Peristiwa sejarah G30SPKI – Menjelang akhir masa Demokrasi Terpimpin PKI telah memperoleh kedudukan yang kuat dan menjadi salah satu partai terbesar dalam Pemilu pertama 1955 setelah PNI, Masyumi, dan NU.

Aksi PKI Sebelum Memberontak

Beberapa tindakan PKI sebelum peristiwa G-30-S/PKI adalah sebagai berikut:

Bacaan Lainnya
  1. Melakukan aksi-aksi pemogokan yang mengakibatkan terjadinya kecelakaan kereta api, seperti di Purwokerto (Januari 1964), Cirebon (14 Mei 1964), Semarang (6 Juli 1964), Bandung (31 Agustus 1964), dan di Tasikmalaya (11 Oktober 1964).
  2. Melakukan aksi-aksi kekerasan yang dilakukan oleh ormas-ormas PKI di beberapa daerah seperti di Indramayu (16 Oktober 1964), Bandar Betsy (14 Mei 1965), Kanigoro ( 13 Januari 1965), dan pengrusakan kantor gubernur Jawa Timur (27 September 19 65).
  3. Melakukan infiltrasi (penyusupan) dalam organisasi masyarakat dan sosial politik serta TNI.
  4. Mengusulkan pembentukan angkatan kelima.
  5. Mengadakan latihan kemiliteran bagi ormasnya, seperti Pemuda Rakyat dan Gerwani.
  6. Menciptakan isu Dewan Jenderal yang akan melakukan kudeta kepada pemerintah.
  7. Menyingkirkan lawan-lawan politik PKI, seperti pembubaran Partai Murba oleh pemerintah atas desakan PKI.

Pertentangan antara PKI dan Angkatan Darat

Adanya perbedaan ideologi dan kepentingan antara PKI dan Angkatan Darat menyebabkan keduanya bersaing satu sama lain. Sesuai dengan ideologi yang dianutnya, PKI berkepentingan merintis berdirinya negara komunis. Adapun Angkatan Darat sebagai kekuatan pertahanan negara berkepentingan mengamankan Pancasila sebagai dasar negara.

Pada bulan Januari 1966 PKI mengajukan gagasan pembentukan angkatan kelima. Gagasan tersebut berisi tuntutan agar kaum buruh dan tani dipersenjatai. Hal tersebut dilakukan untuk menggalang kekuatan menghadapi neokolonial imperialisme (neokolim) Inggris dalam rangka Dwikora.

Pada bulan Mei 1965, PKI melempar isu adanya Dewan Jenderal dalam tubuh Angkatan Darat. Menurut PKI, Dewan Jenderal ditafsirkan sebagai badan yang mempersiapkan perebutan kekuasaan dari Presiden Soekarno.

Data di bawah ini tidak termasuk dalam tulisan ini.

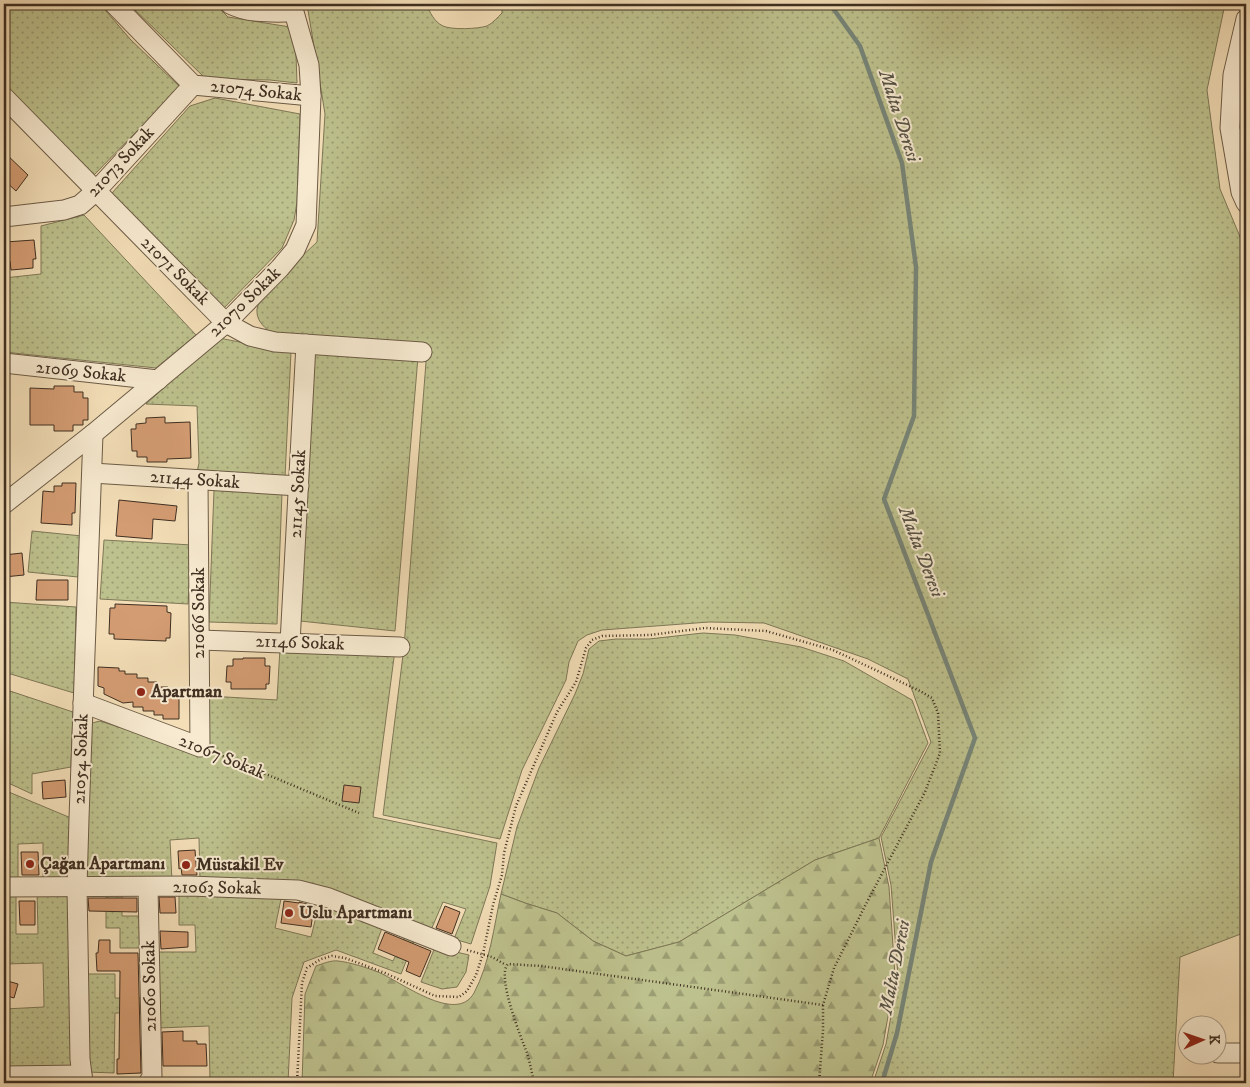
<svg xmlns="http://www.w3.org/2000/svg" width="1250" height="1087" font-family="'IM FELL DW Pica',serif">
<style>
.grass{fill:url(#grass-dots);stroke:#7e7857}
.forest{fill:url(#forest-firs);stroke:#7e7857}
.lines{fill:none;stroke-linecap:round;stroke-linejoin:round}
.stream{stroke:#768477;stroke-width:4.5}
.building{fill:#d49c73;stroke:#3f2f21}
.minor-casing{stroke:#6c5b46;stroke-width:21}
.path{stroke:#3f2f21;stroke-width:2.5;stroke-dasharray:1 2.5;stroke-linecap:butt}
.minor{stroke:#f7ead0;stroke-width:19}
.poi-dot{fill:#8f2418;stroke:#f7ead0;stroke-width:2}
.labels{text-anchor:middle;dominant-baseline:central;stroke-width:4;stroke-linejoin:round;paint-order:stroke}
.street-label{font-size:18px;fill:#3f2f21;stroke:#f7ead0}
.poi-label{font-size:18px;font-weight:bold;fill:#3f2f21;stroke:#f7ead0;text-anchor:start}
.water-label{font-size:19px;font-style:italic;fill:#565245;stroke:#f7ead0}
</style>
<defs>
<pattern id="grass-dots" width="8" height="8" patternUnits="userSpaceOnUse" patternTransform="scale(1.25)"><rect width="8" height="8" fill="#bdc18d"/><path d="M2 2h.1M6 6h.1" fill="none" stroke="#9b9d73" stroke-width="1.8" stroke-linecap="round"/></pattern>
<pattern id="forest-firs" width="22" height="20" patternUnits="userSpaceOnUse" patternTransform="scale(1.25)"><rect width="22" height="20" fill="#bdc18d"/><path d="M5 1l3.5 6h-7zM16 11l3.5 6h-7z" fill="#9b9d73"/></pattern>
</defs>
<rect width="100%" height="100%" fill="#f3deb7"/>
<filter id="stains"><feTurbulence type="fractalNoise" baseFrequency=".004" numOctaves="4"/><feColorMatrix values="0 0 0 0 .2 0 0 0 0 .09 0 0 0 0 .02 0 0 0 .5 -.17"/></filter>
<radialGradient id="worn" r=".72"><stop offset=".6" stop-color="#630" stop-opacity="0"/><stop offset="1" stop-color="#630" stop-opacity=".3"/></radialGradient>
<g class="grass">
<path d="M 4,4 L 100,4 L 130,39 L 180,87 L 93,176 L 4,85 Z"/>
<path d="M 129,4 L 215,4 L 228,17 L 290,27 L 296,55 L 297,83 L 270,80 L 206,79 Z"/>
<path d="M 307,4 L 426,4 C 430,12 434,22 443,26 C 451,30 478,29 487,26 C 493,23 498,17 502,13 L 502,4 L 1225,4 L 1207,90 L 1220,189 L 1246,251 L 1246,932 L 1180,957 L 1173,1083 L 873,1083 L 886,1044 L 898,977 L 891,885 L 881,837 L 931,742 L 908,679 L 868,659 L 764,623 L 709,622 L 602,630 L 587,635 L 578,641 L 569,662 L 566,680 L 522,770 L 500,839 L 383,815 L 404,647 L 427,349 L 270,332 C 263,326 256,320 257,309 C 259,293 304,255 317,242 L 325,114 Z"/>
<path d="M 215,98 L 300,114 L 297,202 L 294,220 L 282,248 L 224,308 L 112,193 L 190,106 Z"/>
<path d="M 84,215 L 196,335 L 156,368 L 4,352 L 4,278 L 41,274 L 41,226 Z"/>
<path d="M 219,338 L 291,352 L 285,477 L 197,472 L 199,463 L 197,406 L 146,404 Z"/>
<path d="M 312,350 L 418,357 L 395,631 L 300,621 Z"/>
<path d="M 214,490 L 282,493 L 277,624 L 209,622 Z"/>
<path d="M 32,531 L 82,536 L 78,577 L 28,572 Z"/>
<path d="M 104,540 L 192,545 L 188,604 L 100,599 Z"/>
<path d="M 4,602 L 76,607 L 74,693 L 4,672 Z"/>
<path d="M 703,633 L 735,635 L 801,647 L 844,661 L 912,700 L 928,743 L 879,838 L 815,860 L 679,942 L 626,956 L 593,941 L 557,913 L 525,903 L 501,894 L 517,827 L 539,768 L 575,694 L 583,674 L 589,649 L 599,641 L 616,639 L 649,639 Z"/>
<path d="M 280,648 L 395,650 L 373,817 L 497,843 L 490,886 L 471,944 L 454,939 L 466,909 L 443,902 L 431,930 L 322,889 L 200,880 L 199,838 L 170,840 L 172,881 L 84,880 L 89,737 L 92,723 L 100,721 L 205,755 L 209,696 L 277,700 Z"/>
<path d="M 4,689 L 73,712 L 71,767 L 32,774 L 32,794 L 4,781 Z"/>
<path d="M 4,790 L 71,818 L 71,878 L 43,879 L 43,843 L 18,844 L 18,878 L 5,878 Z"/>
<path d="M 37,891 L 72,891 L 73,1066 L 4,1072 L 4,1009 L 44,1007 L 43,963 L 4,964 L 4,892 L 16,892 L 16,934 L 38,934 Z"/>
<path d="M 179,894 L 281,899 L 275,928 L 311,937 L 319,905 L 375,923 L 382,928 L 373,953 L 393,961 L 405,936 L 415,939 L 401,974 L 336,950 L 304,962 L 292,998 L 288,1083 L 158,1083 L 210,1082 L 209,1026 L 158,1028 L 156,952 L 196,952 L 195,925 L 179,925 Z"/>
<path d="M 106,895 L 122,895 L 122,916 L 141,916 L 141,948 L 120,948 L 120,928 L 106,928 Z"/>
<path d="M 435,947 L 469,955 L 466,972 L 457,987 L 442,989 L 421,982 Z"/>
<path d="M 88,974 L 115,974 L 115,998 L 142,998 L 142,1013 L 115,1013 L 114,1073 L 87,1072 Z"/>
</g>
<path class="forest" d="M 879,838 L 889,887 L 895,976 L 883,1045 L 870,1083 L 302,1083 L 305,994 L 316,966 C 322,964 331,960 338,961 C 349,962 368,968 378,972 C 400,981 456,1025 474,993 C 490,963 494,926 501,894 L 525,903 L 557,913 L 593,941 L 626,956 L 679,942 L 815,860 Z"/>
<g class="lines">
<path class="stream" d="M 830,4 L 860,46 L 902,163 L 916,267 L 914,416 L 884,499 L 975,738 L 931,862 L 897,1033 L 882,1083"/>
</g>
<g class="building">
<path d="M 4,152 L 28,175 L 16,191 L 4,180 Z"/>
<path d="M 34,240 L 36,259 L 33,259 L 33,268 L 11,270 L 10,261 L 6,261 L 5,242 Z"/>
<path d="M 54,386 L 74,386 L 74,392 L 83,392 L 83,398 L 88,398 L 88,420 L 83,420 L 83,425 L 73,425 L 73,431 L 54,431 L 54,425 L 30,425 L 30,388 L 54,389 Z"/>
<path d="M 165,417 L 165,423 L 190,422 L 191,458 L 167,459 L 167,462 L 147,462 L 147,457 L 137,457 L 137,451 L 132,451 L 131,429 L 136,429 L 136,424 L 146,423 L 146,418 Z"/>
<path d="M 62,483 L 76,483 L 75,513 L 72,513 L 72,525 L 41,523 L 43,491 L 54,492 L 54,486 L 62,486 Z"/>
<path d="M 119,500 L 177,506 L 175,521 L 153,519 L 152,539 L 116,536 Z"/>
<path d="M 22,553 L 24,575 L 4,577 L 4,555 Z"/>
<path d="M 37,580 L 68,580 L 68,600 L 36,600 Z"/>
<path d="M 115,604 L 167,606 L 167,612 L 171,613 L 170,638 L 166,638 L 166,641 L 114,639 L 114,634 L 109,634 L 110,608 L 115,608 Z"/>
<path d="M 243,658 L 265,658 L 265,666 L 270,666 L 269,684 L 266,684 L 266,689 L 231,689 L 231,682 L 226,682 L 227,666 L 233,666 L 233,659 L 243,659 Z"/>
<path d="M 98,667 L 119,668 L 119,671 L 125,671 L 125,674 L 137,674 L 137,678 L 148,678 L 148,682 L 157,682 L 158,687 L 168,687 L 168,691 L 179,690 L 179,719 L 163,719 L 163,715 L 154,715 L 154,711 L 143,711 L 143,707 L 133,707 L 133,702 L 123,703 L 104,694 L 104,688 L 98,686 Z"/>
<path d="M 65,780 L 66,797 L 43,799 L 42,782 Z"/>
<path d="M 344,785 L 361,787 L 359,803 L 342,801 Z"/>
<path d="M 195,850 L 197,875 L 182,875 L 181,868 L 179,869 L 178,851 Z"/>
<path d="M 21,852 L 38,852 L 39,875 L 22,875 Z"/>
<path d="M 159,897 L 175,897 L 176,913 L 160,913 Z"/>
<path d="M 88,898 L 137,898 L 137,912 L 89,911 Z"/>
<path d="M 19,901 L 35,901 L 35,925 L 20,925 Z"/>
<path d="M 284,901 L 299,903 L 299,902 L 314,906 L 311,927 L 281,923 Z"/>
<path d="M 445,906 L 460,912 L 452,934 L 436,928 Z"/>
<path d="M 160,931 L 188,932 L 188,947 L 161,949 Z"/>
<path d="M 385,932 L 431,951 L 420,977 L 406,971 L 409,962 L 378,949 Z"/>
<path d="M 99,940 L 110,940 L 110,953 L 138,953 L 141,1073 L 117,1074 L 117,1059 L 119,1059 L 120,971 L 97,971 L 96,953 L 98,953 Z"/>
<path d="M 4,980 L 18,984 L 14,998 L 4,995 Z"/>
<path d="M 183,1031 L 183,1041 L 197,1041 L 197,1044 L 206,1044 L 207,1066 L 163,1066 L 162,1032 Z"/>
</g>
<g class="lines">
<g class="minor-casing">
<g id="minor">
<path d="M 114,4 L 193,85 L 311,96"/>
<path d="M 1246,19 L 1233,75 L 1230,128 L 1241,192 L 1246,203"/>
<path d="M 4,97 L 226,323 L 250,336 L 275,342 L 422,352"/>
<path d="M 4,217 L 64,210 L 80,205 L 96,191 L 193,85"/>
<path d="M 4,363 L 158,380"/>
<path d="M 92,473 L 299,486"/>
<path d="M 4,504 L 93,434 L 226,323 L 280,268 L 295,250 L 306,225 L 311,96 L 309,65 L 294,12 C 274,12 249,14 230,4"/>
<path d="M 200,640 L 400,647"/>
<path d="M 290,643 L 306,344"/>
<path d="M 83,703 L 200,747 L 198,480"/>
<path d="M 4,887 L 189,886 L 298,890 L 329,898 L 451,946"/>
<path d="M 1218,1053 L 1246,1053"/>
<path d="M 4,1076 L 82,1075"/>
<path d="M 83,1083 L 80,1059 L 77,887 L 79,818 L 93,434"/>
<path d="M 148,1083 L 152,1077 L 148,888"/>
</g>
</g>
<g class="path">
<path d="M 213,752 L 359,813"/>
<path d="M 467,950 L 492,957 L 506,965"/>
<path d="M 297,1083 L 302,983 L 307,968 L 321,959 L 332,956 L 345,958 L 385,973 L 435,996 L 459,997 L 467,991 L 476,975 L 483,954 L 493,905 L 502,875 L 504,853 L 516,806 L 557,712 L 576,682 L 586,648 L 592,640 L 602,636 L 650,635 L 705,628 L 766,631 L 833,650 L 920,691 L 932,698 L 938,713 L 940,753 L 925,792 L 866,904 L 834,968 L 823,1005 L 541,966 L 508,964 C 496,976 521,1037 527,1053 C 530,1063 532,1073 534,1083"/>
<path d="M 819,1083 L 823,1030 L 823,1005"/>
</g>
<use href="#minor" class="minor"/>
</g>
<g class="poi-dot">
<circle cx="141" cy="692" r="5"/>
<circle cx="30" cy="864" r="5"/>
<circle cx="186" cy="865" r="5"/>
<circle cx="289" cy="913" r="5"/>
</g>
<g class="labels">
<g class="street-label">
<text transform="translate(256 91) rotate(6)">21074 Sokak</text>
<text transform="translate(121 162) rotate(-47)">21073 Sokak</text>
<text transform="translate(175 271) rotate(45)">21071 Sokak</text>
<text transform="translate(245 302) rotate(-44)">21070 Sokak</text>
<text transform="translate(81 372) rotate(6)">21069 Sokak</text>
<text transform="translate(195 480) rotate(4)">21144 Sokak</text>
<text transform="translate(298 494) rotate(-87)">21145 Sokak</text>
<text transform="translate(199 613) rotate(-90)">21066 Sokak</text>
<text transform="translate(300 643) rotate(2)">21146 Sokak</text>
<text transform="translate(222 757) rotate(22)">21067 Sokak</text>
<text transform="translate(81 759) rotate(-88)">21054 Sokak</text>
<text transform="translate(217 888) rotate(1)">21063 Sokak</text>
<text transform="translate(150 986) rotate(-91)">21060 Sokak</text>
</g>
<g class="poi-label">
<text x="151" y="692">Apartman</text>
<text x="40" y="864">Çağan Apartmanı</text>
<text x="196" y="865">Müstakil Ev</text>
<text x="299" y="913">Uslu Apartmanı</text>
</g>
<g class="water-label">
<text transform="translate(899 116) rotate(72)">Malta Deresi</text>
<text transform="translate(921 552) rotate(69)">Malta Deresi</text>
<text transform="translate(895 967) rotate(-79)">Malta Deresi</text>
</g>
</g>
<rect width="1250" height="1087" fill="none" stroke="#f3deb7" stroke-width="20"/>
<rect x="5" y="5" width="1240" height="1077" fill="none" stroke="#3f2f21" stroke-width="2.5"/>
<rect x="10" y="10" width="1230" height="1067" fill="none" stroke="#3f2f21"/>
<g transform="translate(1202 1040) rotate(88)"><circle r="24" fill="#f7ead0" stroke="#ad9f8a"/>
<path d="M0-4L9 19L0 12L-9 19Z" fill="#8f2418"/>
<text y="-8" font-size="14" font-weight="bold" text-anchor="middle" fill="#3f2f21">K</text>
</g>
<rect width="100%" height="100%" filter="url(#stains)"/>
<rect width="100%" height="100%" fill="url(#worn)"/>
</svg>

Angkatan Darat secara tegas menolak gagasan pembentukan angkatan kelima. Menurut Men/Pangad Letnan Jenderal Ahmad Yani, pembentukan angkatan kelima tidak efisien dan merugikan revolusi Indonesia.

Penolakan pembentukan angkatan kelima dinyatakan pula oleh Laksamana Muda Martadinata atas nama Angkatan laut. Mereka hanya dapat menerima jika angkatan kelima berada dalam lingkungan ABRI dan ditangan komando perwira yang profesional.

Adapun dalam menanggapi adanya isu Dewan Jenderal, Pimpinan Angkatan Darat menyatakan bahwa Dewan yang ada dalam Angkatan Darat bukan Dewan Jenderal, melainkan Dewan Jabatan dan Kepangkatan Tinggi (Wanjakti) yang bertugas memberikan usul kepada men/pangad tentang promosi jabatan dan pangkat para perwira tinggi.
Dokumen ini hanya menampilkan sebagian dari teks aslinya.